Tuesday, February 01, 2005

Today's Warm and Fuzzy Thought

Moving sucks.

Well it has taken a couple of days but Valium and I are finally settled into our new apartment. Mind you, that does not mean that all the boxes are unpacked, it only means that it doesn't take us 20 minutes to find underwear in the morning. So far, we are quite happy with our new home and I think we could be quite happy here. Our course load has lessened by one class which should help us out with time and homework.

Over the weekend, my dad helped my grandmother move out of her home that she shares with my grandfather and move into an assisted living type apartment. I didn't know this was happening and I wish that I could have been there to help. I always remember my grandmother from my youth when she was a creative beacon in my life. Then some things changed and she began to grow tired, and her art and creativity began to wither and fade. She has spent her entire life taking care of other people. In her youth it was her brothers and sisters, once married her husband and children, and in some cases, her children's children. She has always been someone who has put other people's needs before her own and now I hope that she will take the time in her last years and take care of herself. I truly hope that she once again uses her time to create beautiful art.

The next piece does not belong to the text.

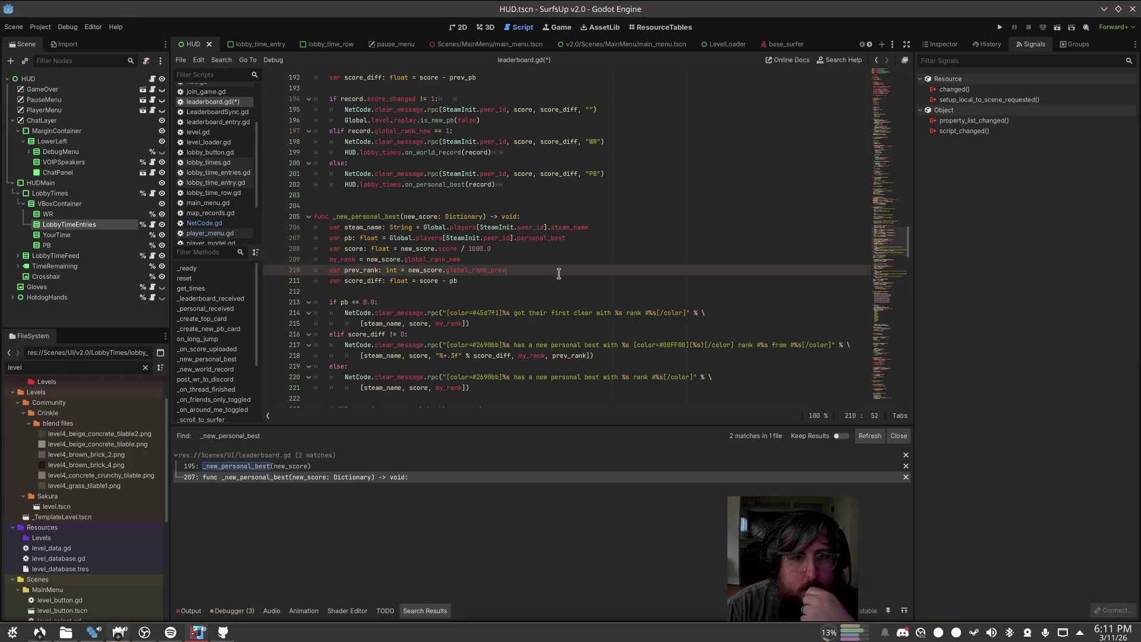
key("shift+Home")
key("shift+Up")
key("shift+Home")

I draw inspiration from my family but not by the things they have accomplished but by the things they have not. When my mom died, she left so many things undone. My uncle is a wonderful painter and yet never touches the brush. My grandmother who always wanted to study science and never did. I see their regrets and unfulfilled dreams and I realize that I still have an opportunity to not follow in their footsteps. Instead, I will do the things I always wanted to do.